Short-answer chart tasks

==================================================

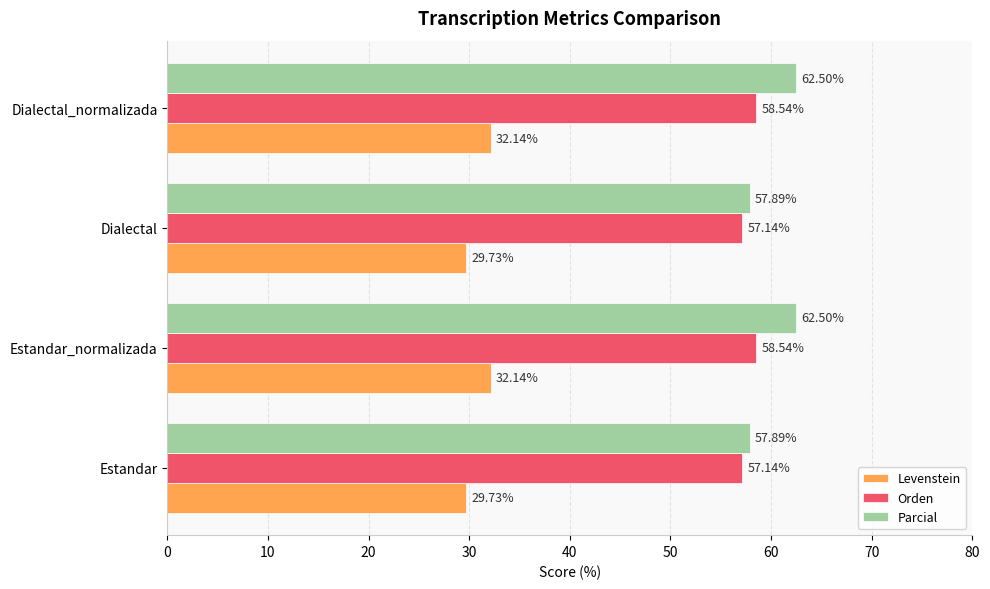

Which series has the largest range (max minus min)?

Parcial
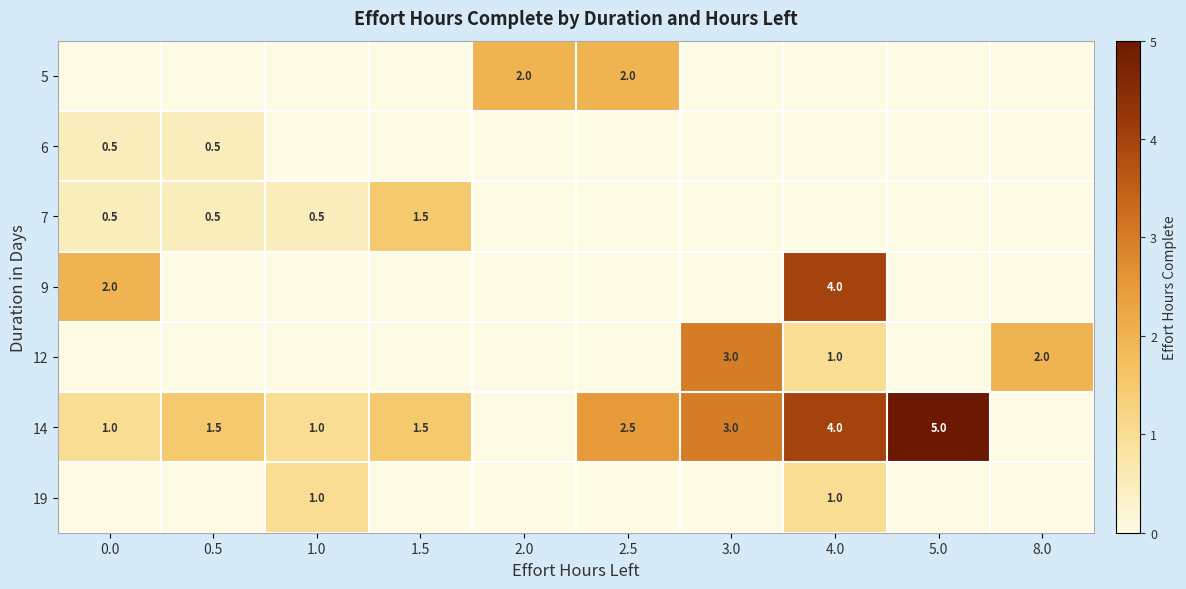

True or false: 6 has a value of 0.5 at 0.5.

True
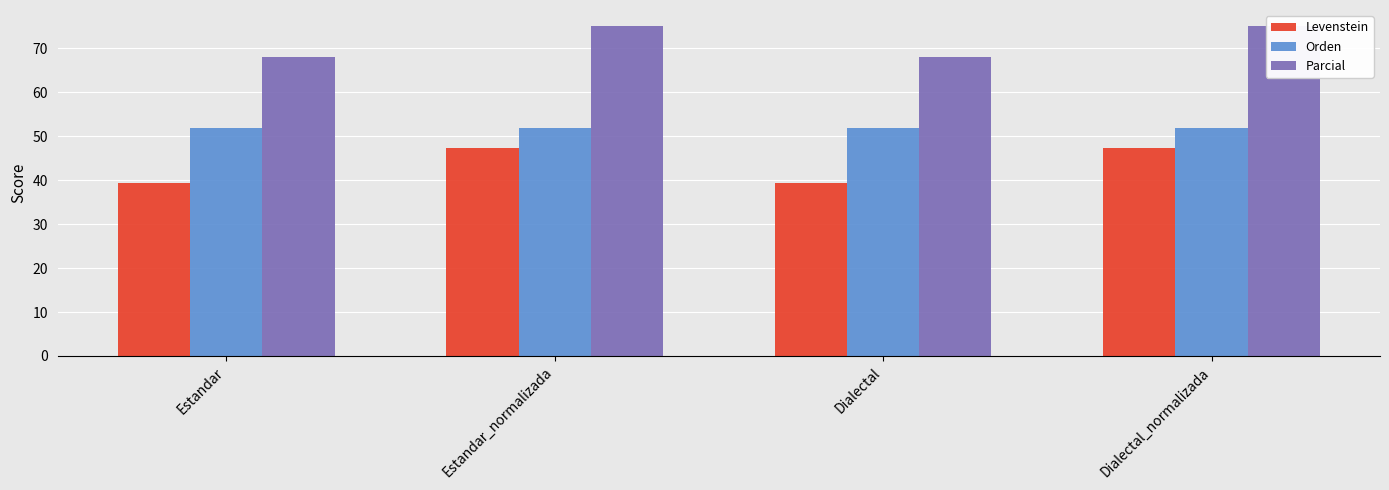

What are all the series names shown in the legend?

Levenstein, Orden, Parcial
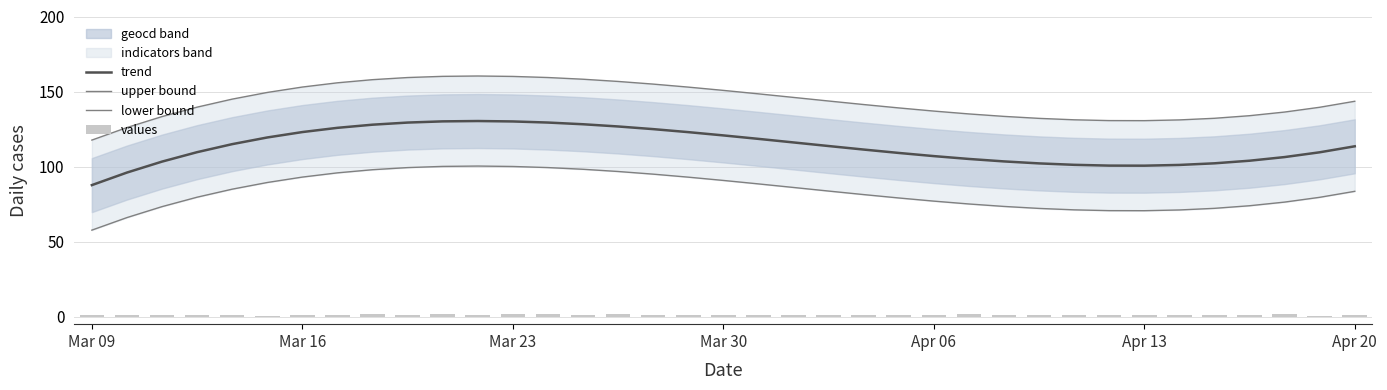

What is the difference between the maximum and minimum values in the trend series?

42.7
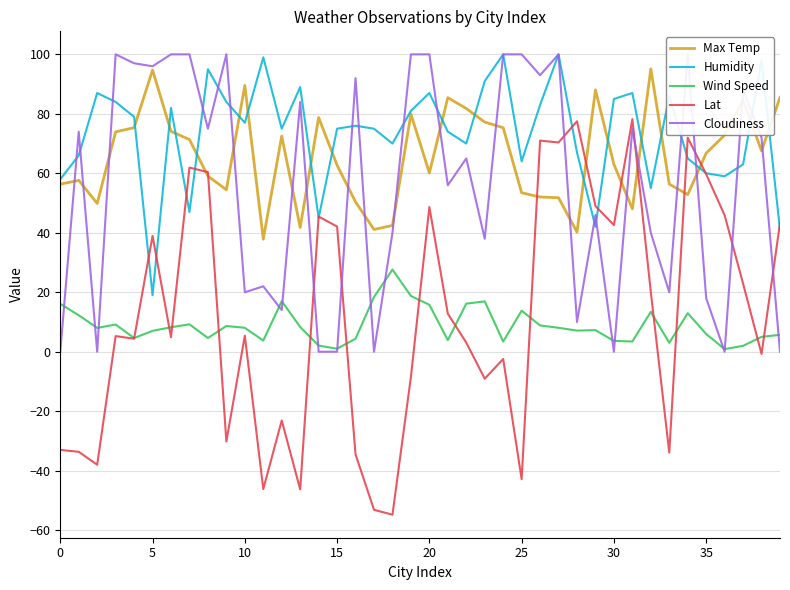

In Cloudiness, how many points are lower than both neighbors (excluding endpoints)?

13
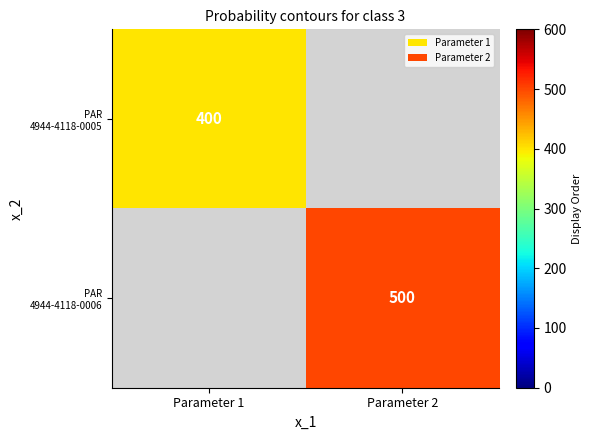

True or false: PAR 4944-4118-0006 has a value of 500.0 at Parameter 2.

True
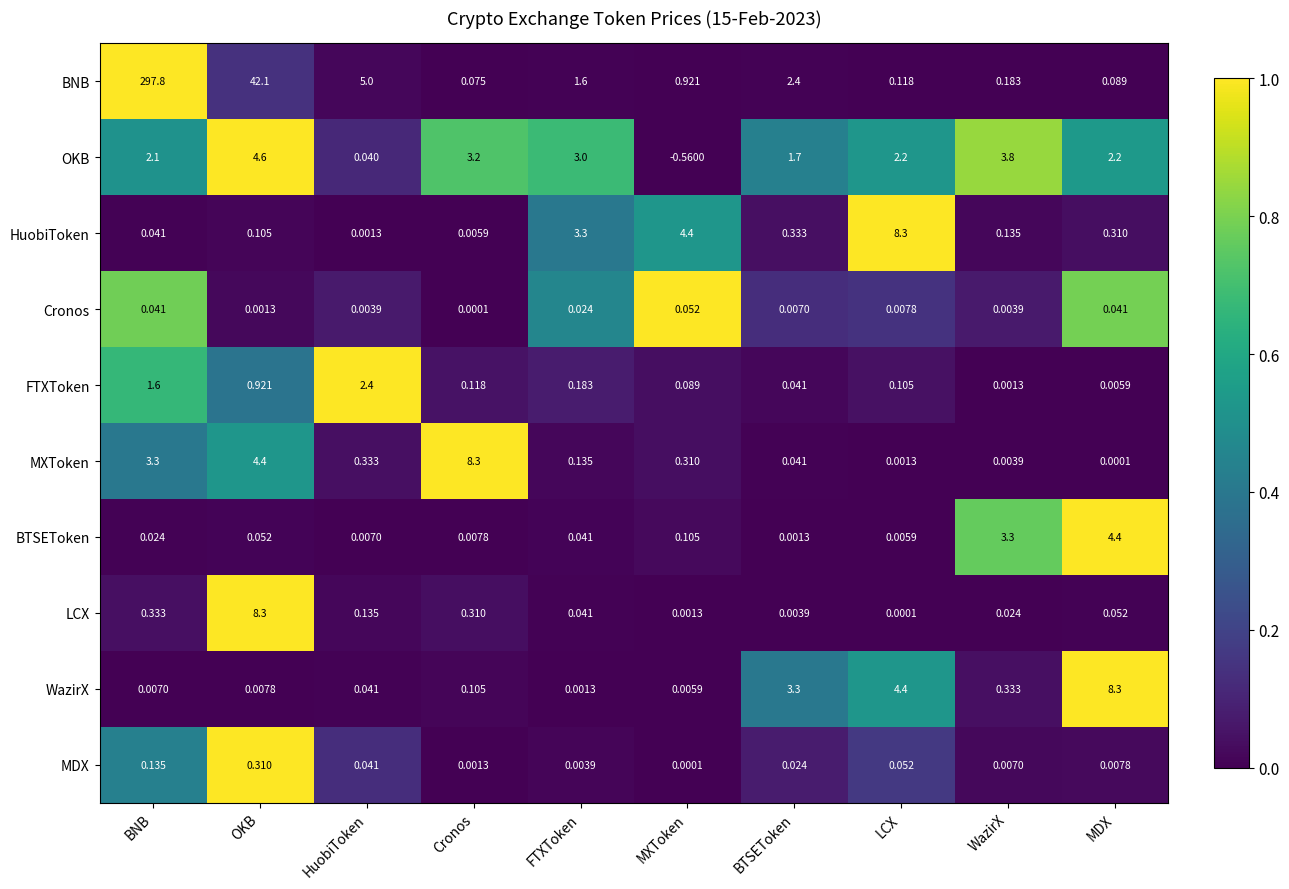

Which series has the largest total across all categories?

BNB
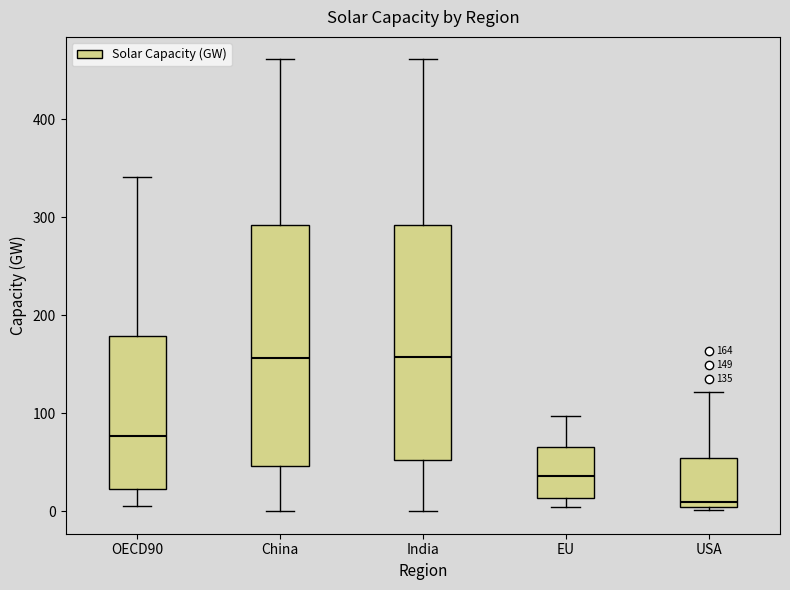

Which box's median line is the lowest?

USA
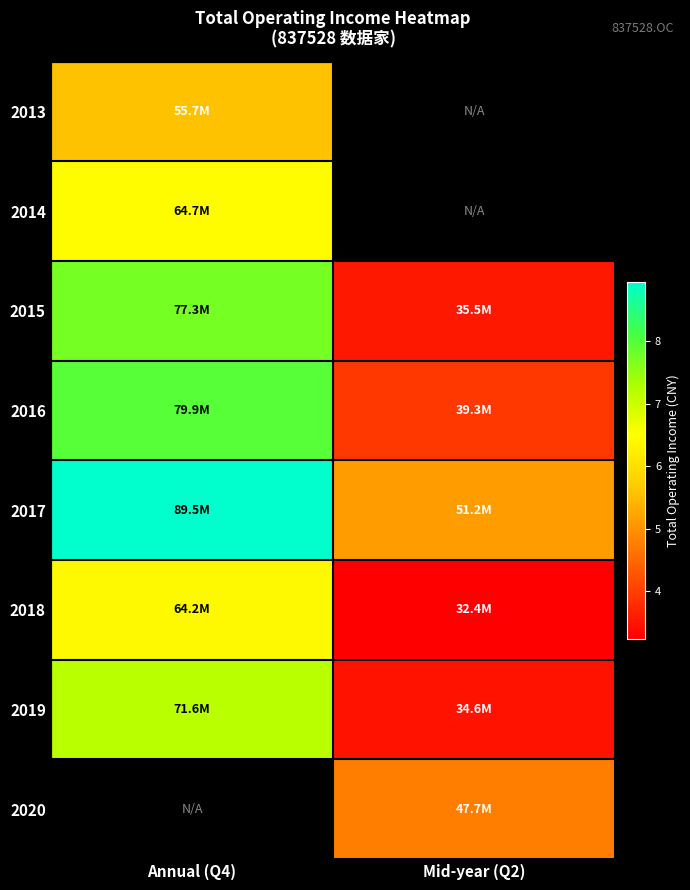

Which series has the largest total across all categories?

2017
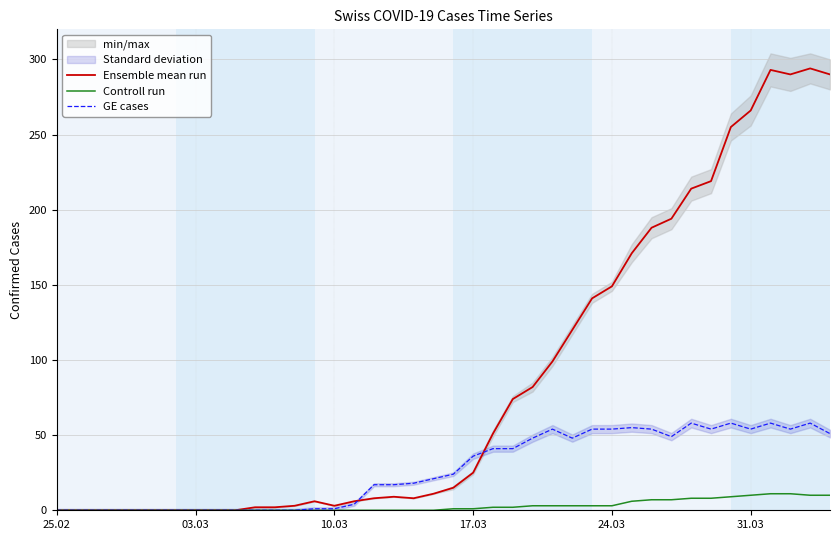

Is it true that GE cases equals 96 at 24.03?

False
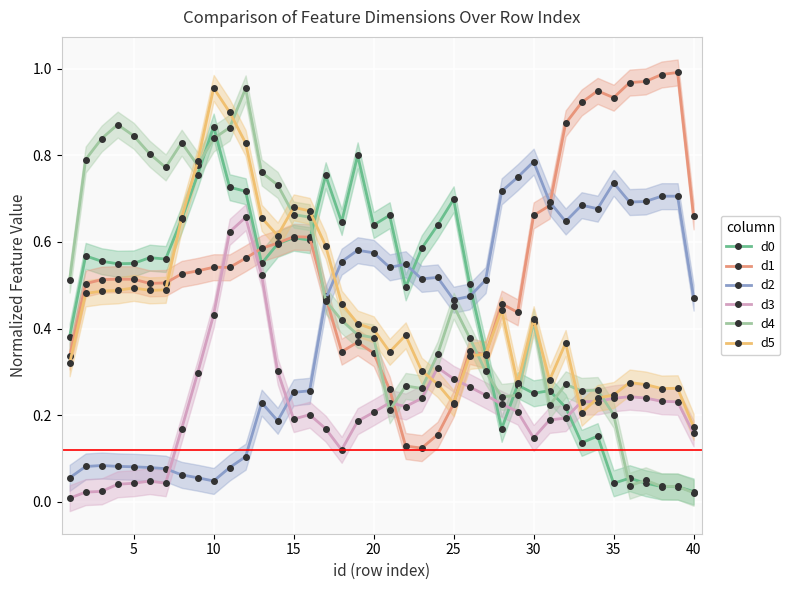

After their last crossing, which series has the higher values: d1 or d4?

d1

==================================================

▶ [Your goal]:
Rewrite every one of the records with "largest total" swapped for "highest total" and nothing else changed. Leave the pictures out of your answer.

▶ [Task output]:
Which series has the largest range (max minus min)?

Parcial

True or false: 6 has a value of 0.5 at 0.5.

True

What are all the series names shown in the legend?

Levenstein, Orden, Parcial

What is the difference between the maximum and minimum values in the trend series?

42.7

In Cloudiness, how many points are lower than both neighbors (excluding endpoints)?

13

True or false: PAR 4944-4118-0006 has a value of 500.0 at Parameter 2.

True

Which series has the highest total across all categories?

BNB

Which box's median line is the lowest?

USA

Which series has the highest total across all categories?

2017

Is it true that GE cases equals 96 at 24.03?

False

After their last crossing, which series has the higher values: d1 or d4?

d1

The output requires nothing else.